Based on our data, a significant correlation between the expression level of Oct4 and the grade and stage of the samples are evident. These findings are consistent with our previous report suggesting the suitability of Oct4 expression as a molecular marker for the diagnosis of bladder tumors (10). The current investigation also provides some data supporting the suitability of Oct4 as a prognostic molecular marker to predict the malignant nature of bladder cancers. This claim, however, needs to be further examined with a bigger population size comprising a good sample size for each grade and stage subgroups.

In IHC experiment, we detected Oct4 mostly in the cytoplasm of the tumor cells, a finding which is consistent with our previous report on differential expression of Oct4 variants in pluripotent vs. non-pluripotent cell lines (17).
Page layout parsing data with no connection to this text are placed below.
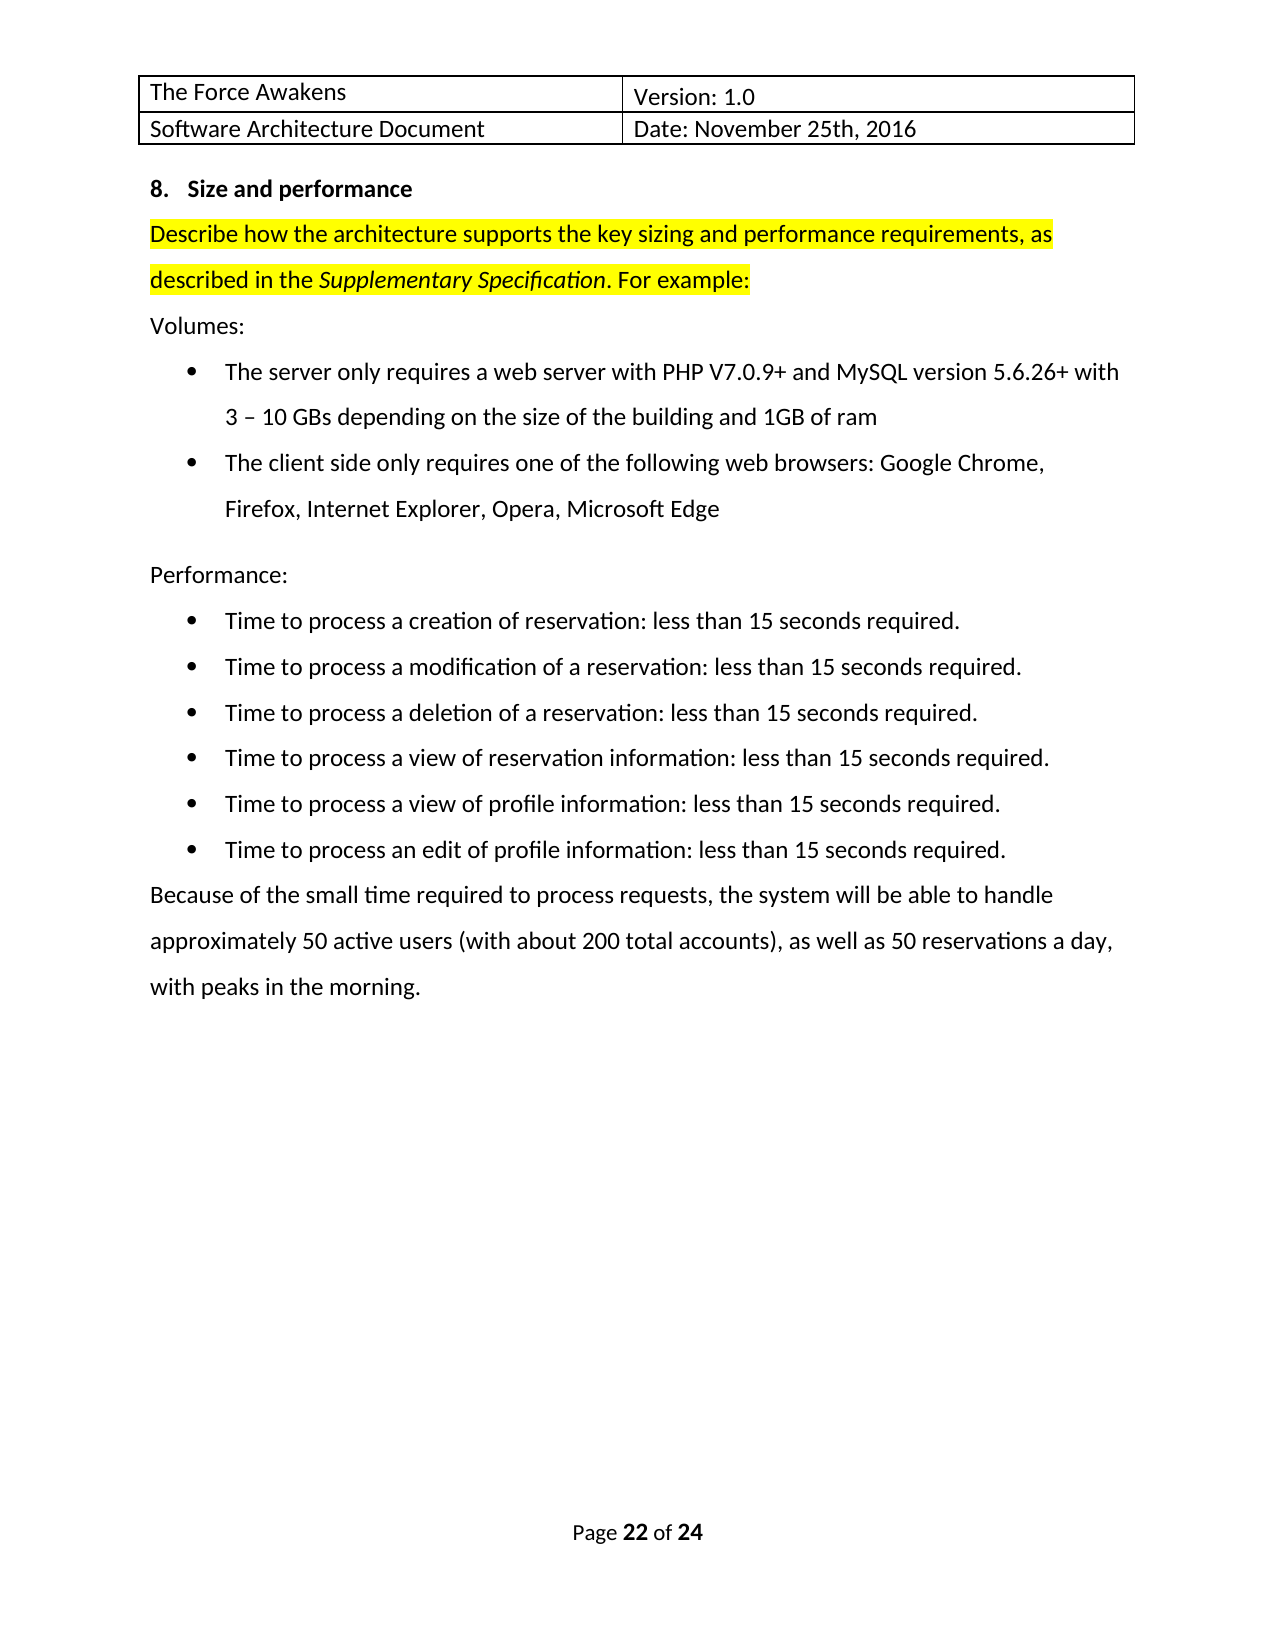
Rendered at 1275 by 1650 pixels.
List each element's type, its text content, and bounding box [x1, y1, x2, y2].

list The server only requires a web server with PHP V7.0.9+ and MySQL version 5.6.26+ with 3 – 10 GBs depending on the size of the building and 1GB of ram [187, 356, 1125, 432]
list Time to process a view of reservation information: less than 15 seconds required. [187, 742, 1125, 773]
list Time to process a view of profile information: less than 15 seconds required. [187, 788, 1125, 819]
text Because of the small time required to process requests, the system will be able to handle approximately 50 active users (with about 200 total accounts), as well as 50 reservations a day, with peaks in the morning. [150, 880, 1125, 1002]
list Time to process a deletion of a reservation: less than 15 seconds required. [187, 697, 1125, 727]
list Time to process a modification of a reservation: less than 15 seconds required. [187, 651, 1125, 682]
list Time to process an edit of profile information: less than 15 seconds required. [187, 834, 1125, 864]
subtitle Size and performance [150, 173, 1125, 203]
list Time to process a creation of reservation: less than 15 seconds required. [187, 605, 1125, 636]
list The client side only requires one of the following web browsers: Google Chrome, Firefox, Internet Explorer, Opera, Microsoft Edge [187, 447, 1125, 523]
text Describe how the architecture supports the key sizing and performance requirements, as described in the Supplementary Specification. For example: [150, 219, 1125, 295]
text Performance: [150, 559, 1125, 590]
text Volumes: [150, 310, 1125, 341]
The expression of the main variant of Oct4, Oct4A, is restricted in pluripotent cells, where the encoded protein is depicted in the nuclei of the cells. The Oct4B variant differs from the Oct4A by lacking exon 1 and having a bigger exon 2 and is preferentially detected in the cytoplasm of tumor cells. The later finding confirms the identity of the expressed Oct4 in the bladder tumors as Oct4B variant. However, there was a rare subpopulation of cells with nuclear staining for Oct4. The latter cells are probably the cancer stem cells or normal adult bladder stem cells which reside within the tumor tissues.

All together, our data provide strong evidence to support the correlation of Oct4 expression with the malignant behavior of bladder cancer.

Conclusions

When these data are taken together, our study for the first time demonstrates a differential expression pattern of Oct4 in FFPE tissues of bladder cancer with different progression states. This could potentially have a practical usefulness in prognosis and/or therapy of the tumor.